Hazelnut was common before our area was settled by Europeans. This shrub grows up to 10 feet in height and can create wonderful thickets or copses. In reports from the Government Land Office surveys (1830s and 1840s), the surveyors sometimes referred to them as “hazel ruffs”.



Hazelnut loves sunshine but does well in partial shade. It cheerfully grows in fence lines and along roads. Hazelnut was an integral part of prairie groves – those marvelous open oak savannas ringed with hazelnut, viburnum, and filled with savanna flowers. Of course, those groves are a thing of the past, and so are most fence lines. So, hazelnut is uncommon in this day and age.


Before grant work began, volunteer stewards flagged hazelnut (and other good shrubs to be untouched) with pink ribbon. But we always seem to find more after we have begun work and that’s a great thing!

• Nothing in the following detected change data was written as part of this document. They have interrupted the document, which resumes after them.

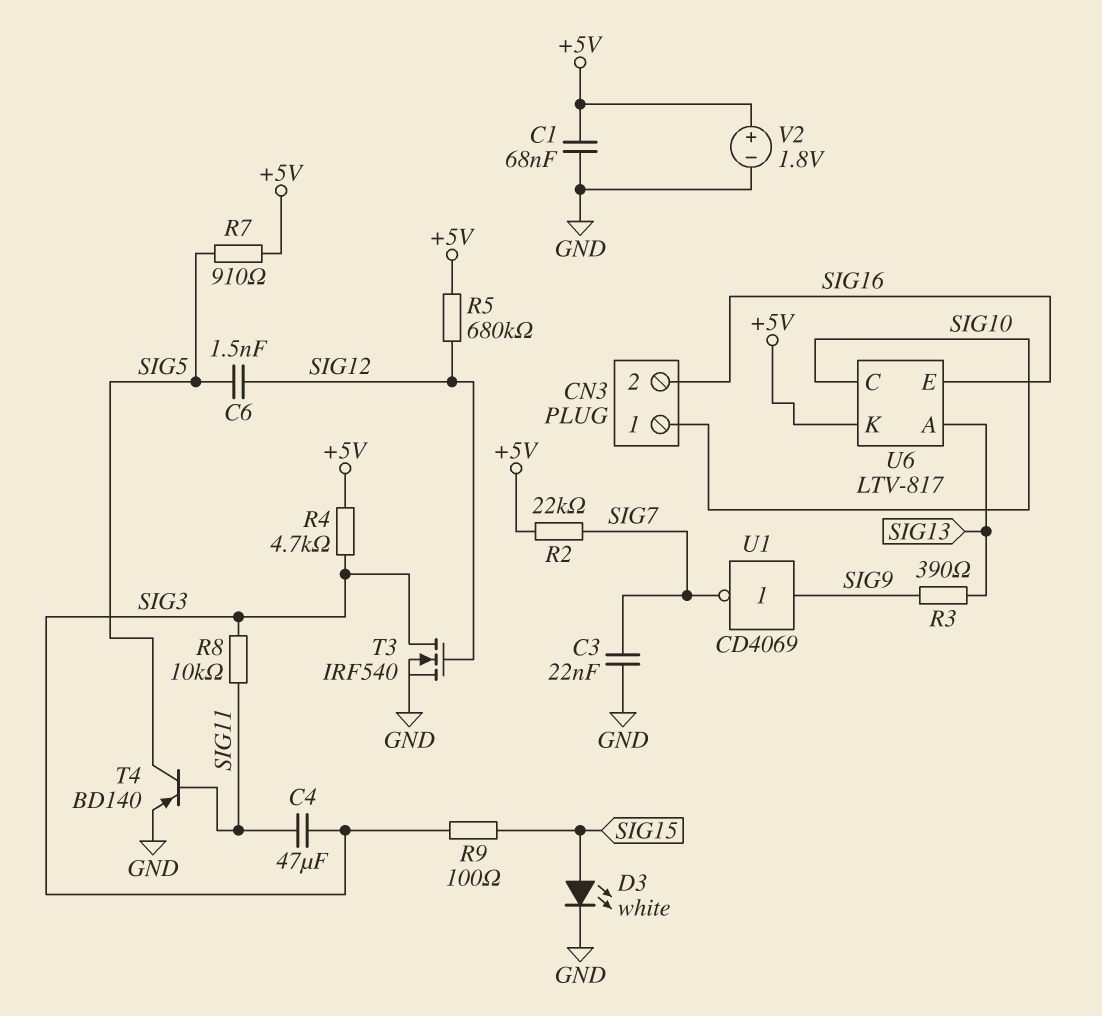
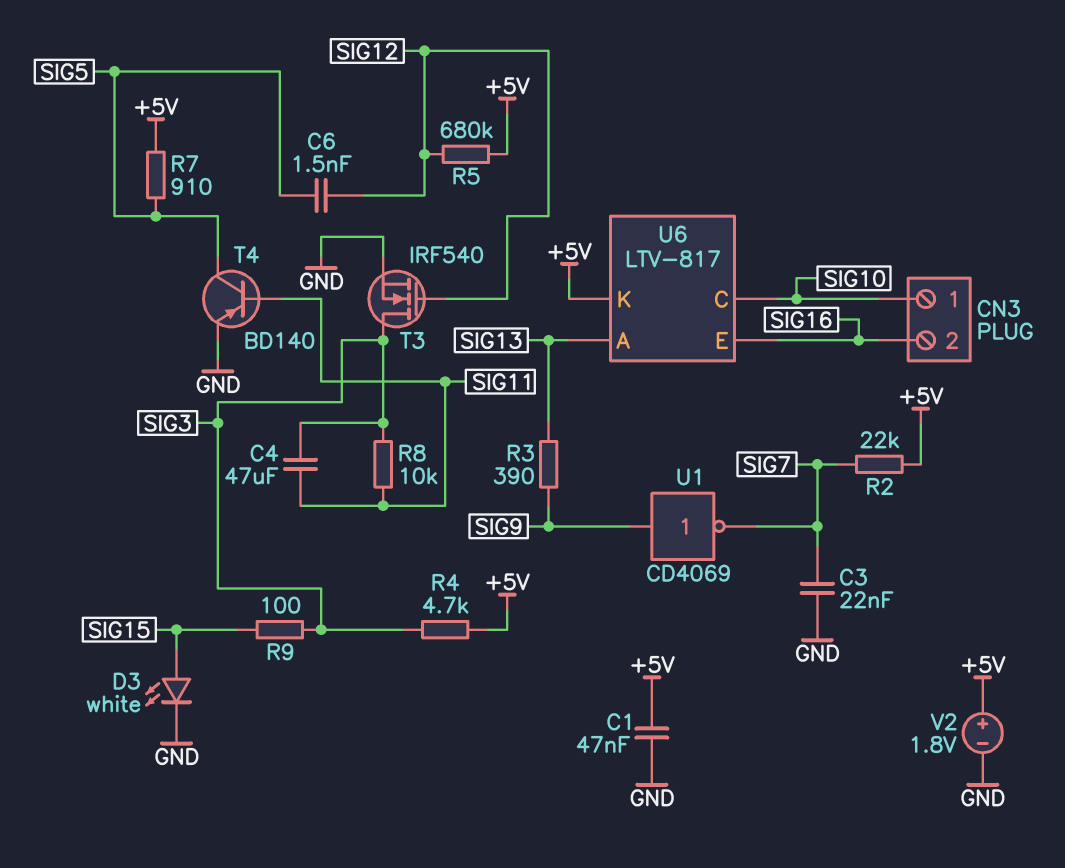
C1: 68nF (+5V, GND) -> 47nF (+5V, GND)

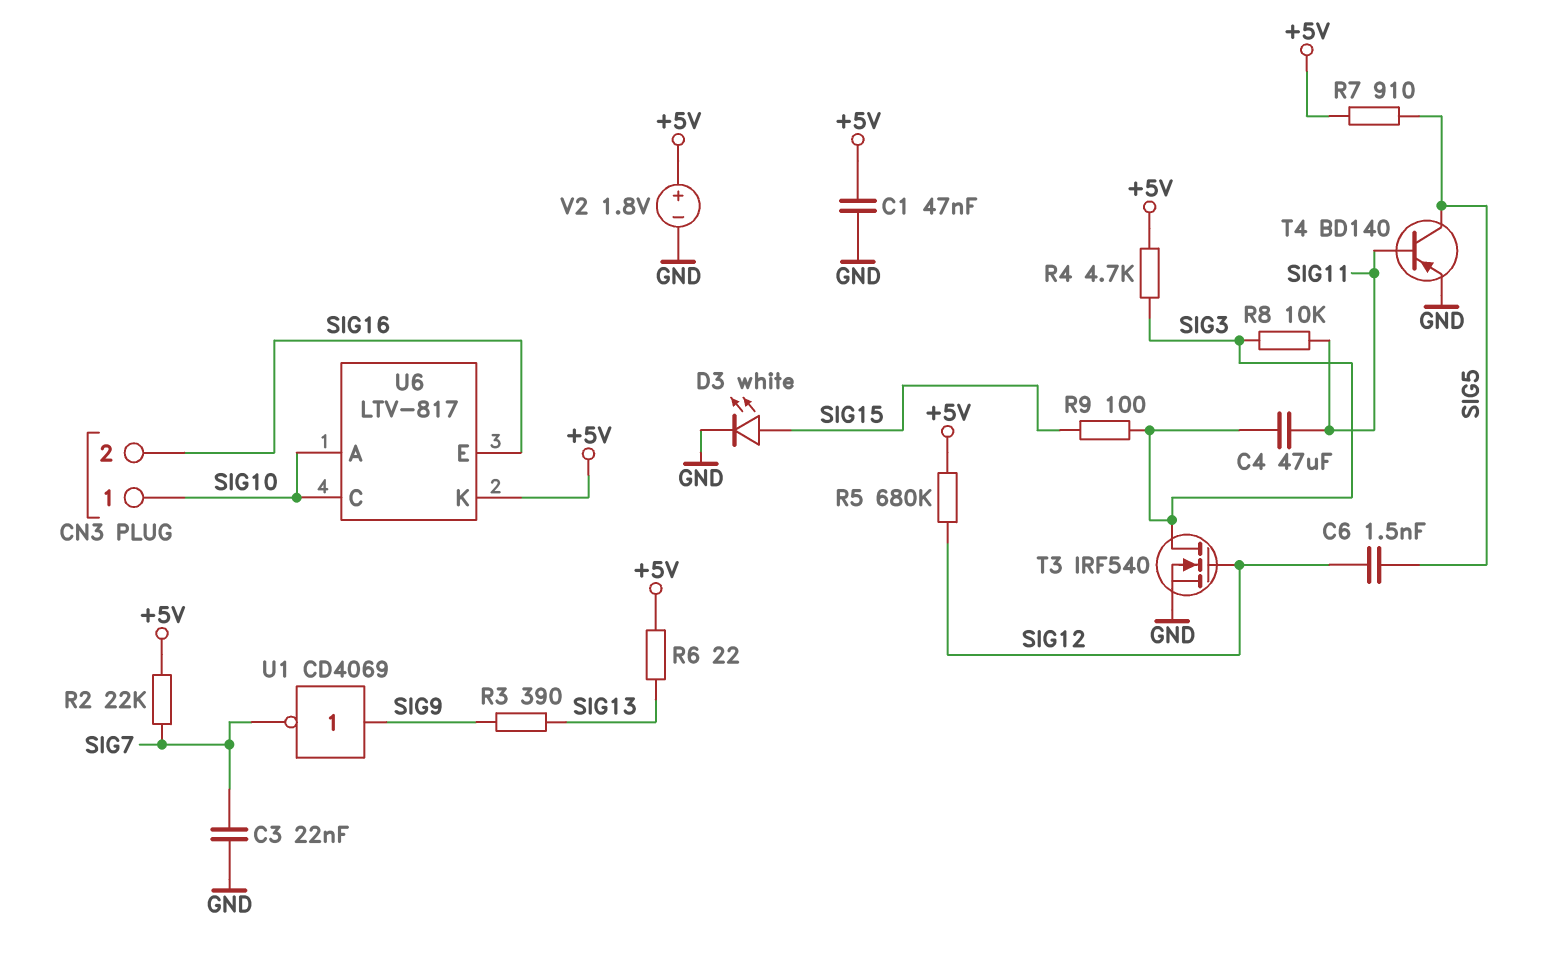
R6: none -> 22 (+5V, SIG13)
U6 pin A: SIG13 -> SIG10

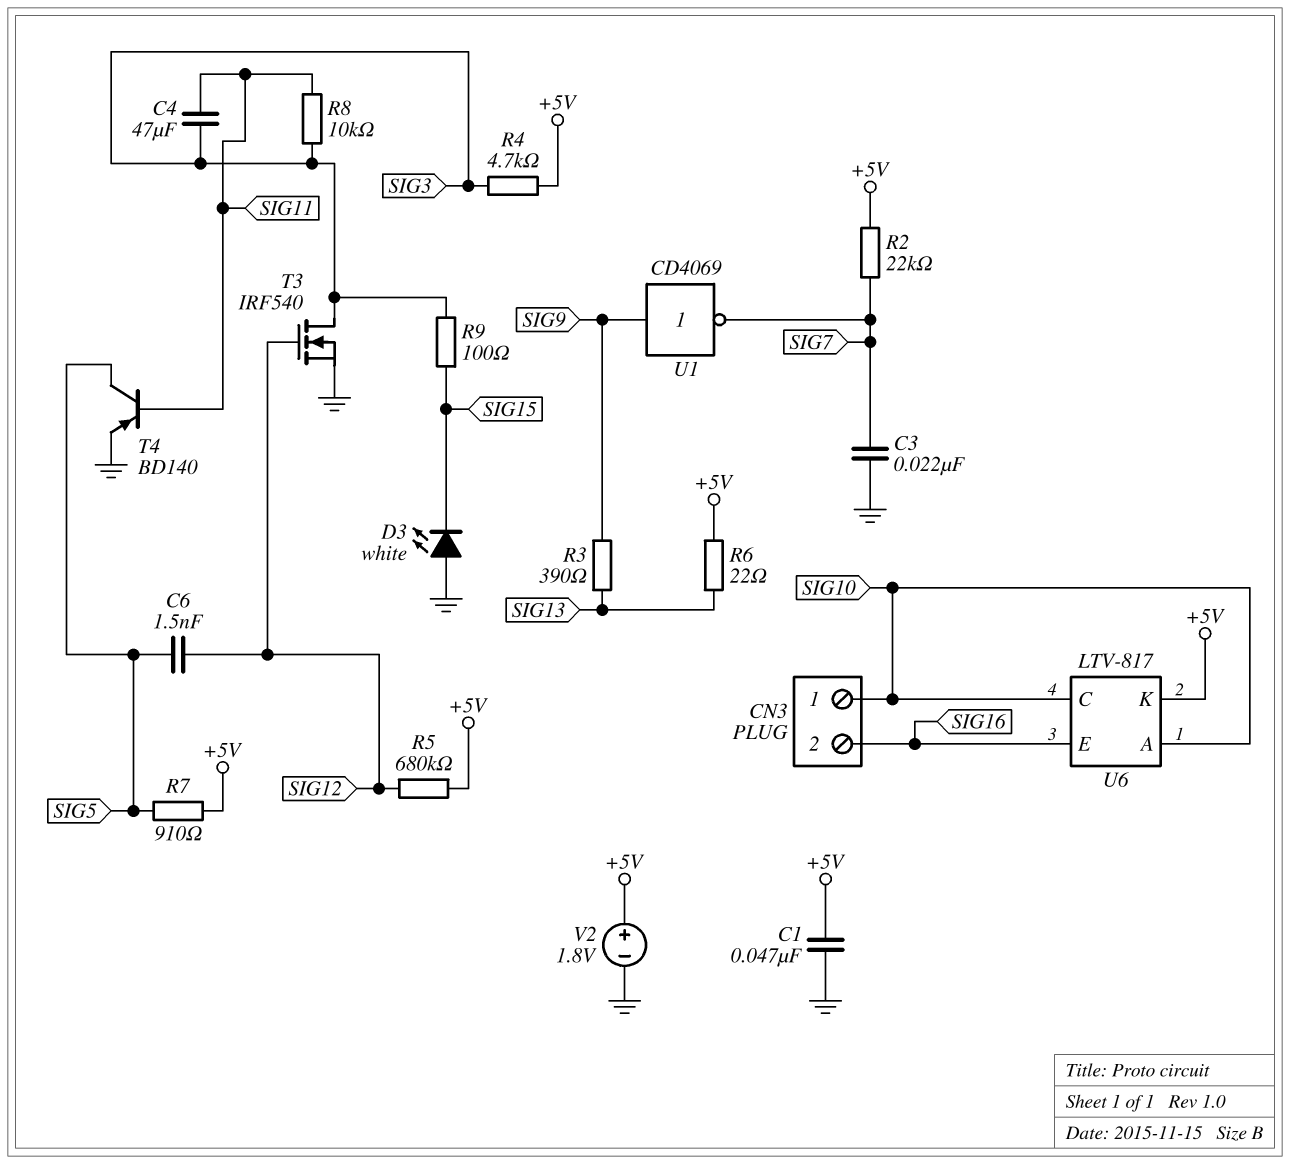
D3: LED white (A SIG15, K GND) -> LED white (A GND, K SIG15)

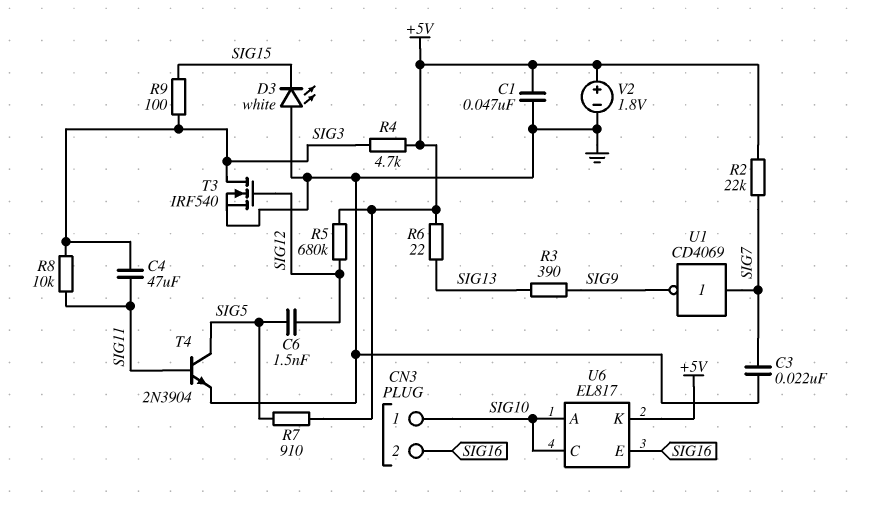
T4: PNP BD140 (B SIG11, C SIG5, E GND) -> NPN 2N3904 (B SIG11, C SIG5, E GND)
U1: NOT CD4069 (in SIG9, out SIG7) -> NOT CD4069 (in SIG7, out SIG9)
U6: LTV-817 -> EL817

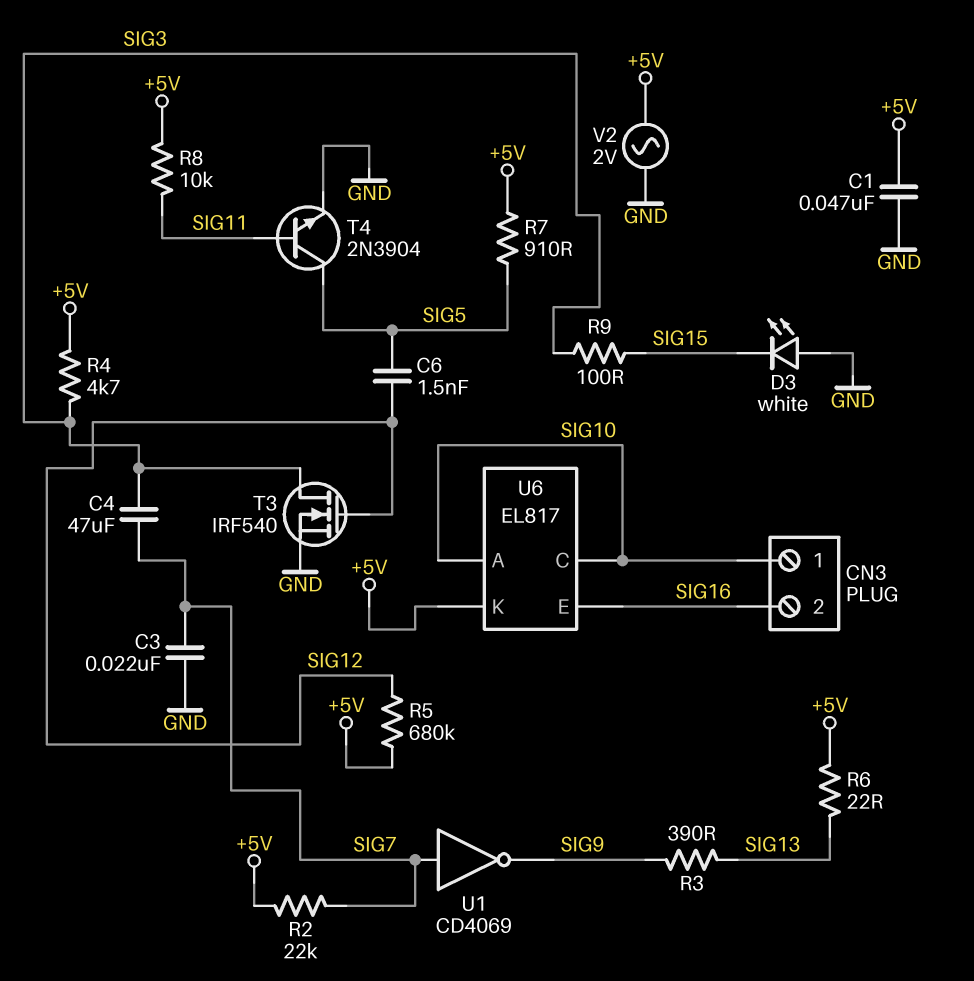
C4: 47uF (SIG3, SIG11) -> 47uF (SIG3, SIG7)
R8: 10k (SIG3, SIG11) -> 10k (+5V, SIG11)
V2: 1.8V (plus +5V, minus GND) -> AC 2V (+5V, GND)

Yes, you may recognize hazelnut by the name “filbert”. It’s that delicious little round nut found in cans of mixed nuts at the grocery store. You like them? Wildlife likes them too! Chipmunks, turkeys, squirrels, deer, groundhogs, red-bellied woodpeckers and blue jays - just about any and all rodents, birds and mammals enjoy the protein-packed treat. And the male flowers and buds of hazelnut are an important winter food source for turkeys. Plus hazelnut is a host plant for the beautiful Luna moth!